(Work instructions) Copy the passage of the IMLE differentiation issue from "Here's a simplified" to "(weights_batch > 0).float()" word for word.

Differentiation doesn't behave correctly

I'm working on some discrete combinatorial optimization problems, in which IMLE seems to be highly suitable. However, in some instances, it does not behave as anticipated.
Here's a simplified example for better understanding:

Definition of Solver

@imle(target_distribution=TargetDistribution(alpha=1.0, beta=1.0),
      noise_distribution=SumOfGammaNoiseDistribution(k=10, nb_iterations=100),
      input_noise_temperature=10.0,
      target_noise_temperature=10.0)
def solver(weights_batch: Tensor) -> Tensor:
    """
    weights_batch: is a tensor of float values range between -1 and 1
    """
    return (weights_batch > 0).float()

Definition of Parameters, Optimizer, and Labels

param = nn.Parameter(torch.zeros(8, requires_grad=True))
optimizer = torch.optim.AdamW([param], lr=0.1)
y1 = torch.tensor([0., 0., 0., 0., 1., 1., 1., 1.])
y2 = torch.tensor([1., 1., 1., 1., 0., 0., 0., 0.])

Train with y1 as labels

for i in range(100):
    w = torch.tanh(param)
    pred = solver(w)
    loss = (pred - y1).square().sum()

(Stored records)
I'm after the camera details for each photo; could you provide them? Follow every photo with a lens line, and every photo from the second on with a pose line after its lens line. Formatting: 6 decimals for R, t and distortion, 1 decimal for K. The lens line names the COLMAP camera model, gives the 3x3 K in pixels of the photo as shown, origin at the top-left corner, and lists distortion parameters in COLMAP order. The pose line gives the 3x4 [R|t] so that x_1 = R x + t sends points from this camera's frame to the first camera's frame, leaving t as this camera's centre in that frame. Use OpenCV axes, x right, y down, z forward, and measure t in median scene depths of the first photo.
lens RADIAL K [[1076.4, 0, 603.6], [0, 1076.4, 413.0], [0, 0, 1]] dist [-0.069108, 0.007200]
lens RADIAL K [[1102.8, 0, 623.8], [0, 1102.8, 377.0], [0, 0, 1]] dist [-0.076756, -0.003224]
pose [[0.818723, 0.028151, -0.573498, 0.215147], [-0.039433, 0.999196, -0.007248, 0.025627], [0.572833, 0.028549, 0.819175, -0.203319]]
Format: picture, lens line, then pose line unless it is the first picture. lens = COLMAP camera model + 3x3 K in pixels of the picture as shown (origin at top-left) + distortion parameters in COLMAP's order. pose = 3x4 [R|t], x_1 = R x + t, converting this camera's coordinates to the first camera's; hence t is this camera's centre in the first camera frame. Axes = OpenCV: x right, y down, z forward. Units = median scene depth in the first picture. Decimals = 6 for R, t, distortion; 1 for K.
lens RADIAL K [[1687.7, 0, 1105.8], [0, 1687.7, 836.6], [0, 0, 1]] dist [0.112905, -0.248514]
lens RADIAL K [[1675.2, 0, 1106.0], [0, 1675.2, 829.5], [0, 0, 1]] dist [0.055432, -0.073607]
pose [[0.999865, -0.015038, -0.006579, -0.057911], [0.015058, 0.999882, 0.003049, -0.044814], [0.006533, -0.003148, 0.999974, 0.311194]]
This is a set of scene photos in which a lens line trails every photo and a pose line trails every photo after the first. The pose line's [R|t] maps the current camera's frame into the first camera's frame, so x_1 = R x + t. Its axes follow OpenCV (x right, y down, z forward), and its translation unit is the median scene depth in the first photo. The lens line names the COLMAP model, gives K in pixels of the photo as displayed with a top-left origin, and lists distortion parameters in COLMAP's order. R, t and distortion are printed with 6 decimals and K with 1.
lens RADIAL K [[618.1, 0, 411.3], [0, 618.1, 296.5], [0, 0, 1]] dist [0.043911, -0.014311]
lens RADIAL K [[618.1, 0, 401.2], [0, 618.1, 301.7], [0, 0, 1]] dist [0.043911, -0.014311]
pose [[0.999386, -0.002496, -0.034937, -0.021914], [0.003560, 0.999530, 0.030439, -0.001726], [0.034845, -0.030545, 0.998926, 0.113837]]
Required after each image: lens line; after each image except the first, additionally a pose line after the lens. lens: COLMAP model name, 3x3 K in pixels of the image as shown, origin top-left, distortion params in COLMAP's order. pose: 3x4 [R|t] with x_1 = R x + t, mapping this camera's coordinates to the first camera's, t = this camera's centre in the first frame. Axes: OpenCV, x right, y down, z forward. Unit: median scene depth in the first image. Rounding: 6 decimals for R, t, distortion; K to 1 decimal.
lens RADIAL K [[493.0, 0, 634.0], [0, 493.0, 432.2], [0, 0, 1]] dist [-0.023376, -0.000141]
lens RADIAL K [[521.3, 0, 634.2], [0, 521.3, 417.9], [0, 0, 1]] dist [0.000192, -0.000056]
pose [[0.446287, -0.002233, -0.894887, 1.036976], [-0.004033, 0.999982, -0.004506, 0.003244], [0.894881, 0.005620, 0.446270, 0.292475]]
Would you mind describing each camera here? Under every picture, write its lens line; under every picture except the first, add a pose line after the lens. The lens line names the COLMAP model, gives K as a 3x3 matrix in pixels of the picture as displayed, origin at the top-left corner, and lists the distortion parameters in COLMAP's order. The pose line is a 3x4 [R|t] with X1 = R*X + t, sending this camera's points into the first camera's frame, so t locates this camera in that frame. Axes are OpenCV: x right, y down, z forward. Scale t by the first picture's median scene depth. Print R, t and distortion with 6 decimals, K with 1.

(Task output)
Here's a simplified example for better understanding:

Definition of Solver

@imle(target_distribution=TargetDistribution(alpha=1.0, beta=1.0),
      noise_distribution=SumOfGammaNoiseDistribution(k=10, nb_iterations=100),
      input_noise_temperature=10.0,
      target_noise_temperature=10.0)
def solver(weights_batch: Tensor) -> Tensor:
    """
    weights_batch: is a tensor of float values range between -1 and 1
    """
    return (weights_batch > 0).float()